The Evanescence of Magazines

 


When I was growing up, magazines were a big part of our lives. Each week and/or month a flight of them would arrive, flapping into our house like so many birds. I can’t remember them all, but here are some: TV Guide, Time, Life, The New Yorker, The Saturday Review of Literature—there were others I just can’t remember.

In our high school study hall (which featured the school library at the front of the room) I would check out The Saturday Evening Post, National Geographic, Popular Mechanics, and others

Early in our marriage, Joyce and I were subscribing to quite a few: The New York Review of Books, The Saturday Review of Literature, TV Guide, The New Republic, Newsweek, The National Review, The New Yorker, Entertainment Weekly, People, The Atlantic Monthly, Harper’s. Again, there were surely others I can’t remember.

We kept most of those subscriptions going for years. Some went out of business; others we just lost interest in. But not all ...

Until a month or so ago.

What happened? I realized I wasn’t really reading them anymore. It’s not that I didn’t have any interest; it’s that I didn’t have the energy—or the keen eyesight—I needed.

And so I cancelled all but one: The New Yorker. It’s always entertained me, and Joyce and I know two writers there—Ian Frazier and Robert Sullivan. And, yeah, I love the cartoons, too.
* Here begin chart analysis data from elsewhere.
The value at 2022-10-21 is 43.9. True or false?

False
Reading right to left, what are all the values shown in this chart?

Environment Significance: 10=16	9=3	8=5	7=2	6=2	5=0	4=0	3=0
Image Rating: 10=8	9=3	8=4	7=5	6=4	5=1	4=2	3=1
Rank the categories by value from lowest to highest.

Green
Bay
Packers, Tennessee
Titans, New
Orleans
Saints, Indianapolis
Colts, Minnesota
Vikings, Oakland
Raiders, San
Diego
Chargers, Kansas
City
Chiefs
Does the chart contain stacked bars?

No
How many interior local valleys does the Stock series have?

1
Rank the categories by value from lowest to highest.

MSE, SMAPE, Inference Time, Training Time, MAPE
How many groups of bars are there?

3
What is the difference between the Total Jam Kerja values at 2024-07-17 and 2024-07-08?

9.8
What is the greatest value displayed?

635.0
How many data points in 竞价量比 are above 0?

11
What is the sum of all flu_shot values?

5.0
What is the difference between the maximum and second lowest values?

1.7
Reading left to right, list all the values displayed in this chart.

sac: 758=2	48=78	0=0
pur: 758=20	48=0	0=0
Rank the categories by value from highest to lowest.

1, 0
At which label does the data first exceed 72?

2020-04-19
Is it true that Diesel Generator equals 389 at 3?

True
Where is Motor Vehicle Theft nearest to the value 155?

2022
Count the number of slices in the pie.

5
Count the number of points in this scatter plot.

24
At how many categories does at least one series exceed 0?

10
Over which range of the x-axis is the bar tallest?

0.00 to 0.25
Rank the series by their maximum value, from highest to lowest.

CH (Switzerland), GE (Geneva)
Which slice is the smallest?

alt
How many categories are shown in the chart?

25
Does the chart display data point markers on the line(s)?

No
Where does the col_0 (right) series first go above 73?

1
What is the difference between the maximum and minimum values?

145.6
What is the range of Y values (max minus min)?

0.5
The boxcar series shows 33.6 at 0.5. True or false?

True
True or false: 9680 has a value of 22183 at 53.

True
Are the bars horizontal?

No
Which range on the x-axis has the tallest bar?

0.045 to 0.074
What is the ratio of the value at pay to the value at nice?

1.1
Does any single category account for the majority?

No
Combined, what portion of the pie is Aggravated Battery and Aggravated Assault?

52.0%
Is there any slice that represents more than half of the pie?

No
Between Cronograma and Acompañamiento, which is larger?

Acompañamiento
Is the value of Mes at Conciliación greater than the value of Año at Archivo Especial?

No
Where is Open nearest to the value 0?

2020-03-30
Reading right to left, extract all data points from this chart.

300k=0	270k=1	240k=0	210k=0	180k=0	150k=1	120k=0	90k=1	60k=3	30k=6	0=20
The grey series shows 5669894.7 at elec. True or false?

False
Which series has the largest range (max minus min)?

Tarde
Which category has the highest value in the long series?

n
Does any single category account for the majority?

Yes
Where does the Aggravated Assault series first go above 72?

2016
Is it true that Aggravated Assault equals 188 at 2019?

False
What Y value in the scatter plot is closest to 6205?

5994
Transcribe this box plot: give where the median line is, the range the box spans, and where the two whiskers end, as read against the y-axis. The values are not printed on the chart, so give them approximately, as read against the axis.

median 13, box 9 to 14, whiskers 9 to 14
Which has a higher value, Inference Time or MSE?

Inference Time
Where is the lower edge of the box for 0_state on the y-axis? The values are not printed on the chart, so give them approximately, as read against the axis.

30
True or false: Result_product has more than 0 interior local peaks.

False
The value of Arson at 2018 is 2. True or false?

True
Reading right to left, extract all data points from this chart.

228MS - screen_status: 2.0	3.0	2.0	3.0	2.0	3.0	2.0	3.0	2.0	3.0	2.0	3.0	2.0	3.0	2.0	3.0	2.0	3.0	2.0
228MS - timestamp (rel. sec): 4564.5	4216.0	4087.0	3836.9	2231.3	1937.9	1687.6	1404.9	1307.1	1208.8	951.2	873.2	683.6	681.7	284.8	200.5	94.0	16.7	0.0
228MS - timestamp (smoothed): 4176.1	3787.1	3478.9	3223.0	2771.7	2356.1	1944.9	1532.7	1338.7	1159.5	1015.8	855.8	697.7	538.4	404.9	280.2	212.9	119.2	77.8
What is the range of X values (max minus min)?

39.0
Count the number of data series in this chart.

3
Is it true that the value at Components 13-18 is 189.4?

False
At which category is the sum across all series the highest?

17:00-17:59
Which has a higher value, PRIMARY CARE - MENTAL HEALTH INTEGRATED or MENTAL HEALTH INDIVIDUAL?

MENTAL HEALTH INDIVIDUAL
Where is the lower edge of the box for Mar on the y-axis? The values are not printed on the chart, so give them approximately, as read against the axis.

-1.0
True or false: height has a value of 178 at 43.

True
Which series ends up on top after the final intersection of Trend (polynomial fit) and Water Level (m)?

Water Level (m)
Of course, the magazine industry has changed dramatically, too. It used to be that huge numbers of American families subscribed to general magazines like Life and Time and Newsweek.

But with the advent of the internet and cable news all those publications began to shrink—or disappear altogether. Who wants to wait for a weekly news magazine when you can flick on the news 24/7/?

Magazines also began to focus and specialize. Look at the magazine rack in your local grocery store. A few general titles remain, but the rest are highly focused. Magazines for golfers, chess players, bakers, bicyclists, etc. Fashion. Style. Etc.

Of course, one thing all this means is that we’ve lost yet another medium that helped to unify us. We saw things we didn’t agree with in magazines—but we often read them anyway, just to see. At least I did.

Now, you can be on media platforms all day and never see or hear a syllable that you disagree with.

Not good.

Anyway, I miss those magazine days, miss the person I was then. Miss seeing in the mail the latest issue of Newsweek. Miss what I would learn from it.

Many today, I fear,  are numbed by news monotony, a condition that, surprisingly (?), can lead to hate. Or worse.